Джузеппе Гарибальди. Его жизнь и роль в объединении Италии | страница 24
Наконец 8 февраля 1846 года произошло знаменитое сражение при Сальто-Сант-Антонио, в котором итальянский легион, снова показавший чудеса храбрости, одержал решительную победу над неприятелем, несмотря на его численность. Это было последнее большое дело легиона в республике Монтевидео. Военный министр, получив донесение об этом сражении, издал приказ по войскам, которым “для выражения легионерам высокого уважения армии” назначался парад гарнизону. Затем все корпуса вместе должны были продефилировать церемониальным маршем мимо легиона и приветствовать его криком: “Да здравствует отечество! Да здравствует генерал Гарибальди и его храбрые товарищи!” Декретом постановлялось: 1) на знамени итальянского легиона должно быть написано золотыми буквами: “За сражение 8 февраля 1846 года итальянского легиона под командою Гарибальди”; 2) итальянский легион будет занимать первое место во всех парадах; 3) имена убитых в этом сражении будут вырезаны на доске в зале правительственной комиссии; 4) все легионеры будут носить на левой руке в знак отличия щит, посреди которого вокруг изображения короны будет следующая надпись: “Invincibili combatterono 8 febraio 1846”[1].
Адмирал Лене, командовавший флотилией на Ла-Плате, был так удивлен подвигами республиканцев, что написал Гарибальди письмо, в котором выражал ему свое восхищение тем пониманием дела и той смелостью, которыми отличались его распоряжения, содействовавшие совершению таких военных подвигов, какими “возгордились бы даже солдаты великой армии, считающейся первою в Европе”. Он восхищался также той простотою и скромностью, которыми отличалось донесение Гарибальди, говоря, что, по его мнению, слава за все подвиги должна быть, в сущности, отнесена на долю одного вождя легионеров.
Лене не удовольствовался отсылкою этого письма, он пожелал лично повидать Гарибальди. Приехав с этой целью в Монтевидео, он отправился прямо к нему. Квартира, в которой жил герой стольких побед, ничем не отличалась от помещения самого бедного легионера. День и ночь она была открыта для всех, но в особенности, по выражению самого хозяина, для дождя и ветра.

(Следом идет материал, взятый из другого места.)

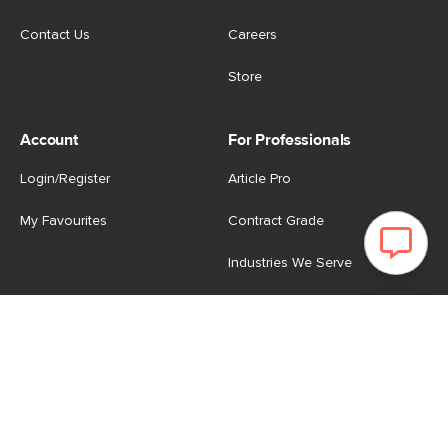
Contact Us
Careers
Store
Account
For Professionals
Login/Register
Article Pro
My Favourites
Contract Grade
Industries We Serve
US
|
CA
Terms of Use
-
Privacy Policy
-
Do Not Sell My Personal
Information
-
Cookie Settings
-
Accessibility
-
Shop
Copyright © 2026 Article.com. All rights reserved.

Пришедши поздно вечером, Лене толкнул дверь, вошел в комнату и, так как в ней было совершенно темно, споткнулся тут же о стул. “Однако, – сказал он, – неужели нужно непременно сломать себе шею, чтобы увидеть Гарибальди!” Хозяин позвал жену, и из разговора, которым обменялись супруги, Лене узнал, что в доме не было и двух грошей для покупки свечи. Войдя, адмирал должен был назвать свое имя, чтобы Гарибальди знал, с кем говорит; до того было темно в комнате. “Вы меня извините, адмирал, – сказал хозяин, – я должен вам объяснить, что, когда я заключал договор с республикой Монтевидео, то забыл включить свечи в число прочих следующих мне по уговору припасов. Анита сказала, если вы слышали, что у нас в доме нет и двух грошей... поэтому мы и сидим в потемках. По счастью, я догадываюсь, что вы, адмирал, пришли ко мне не для того, чтобы смотреть на меня, но чтобы поговорить со мною”. Адмирал действительно разговаривал с Гарибальди, но не видел его лица.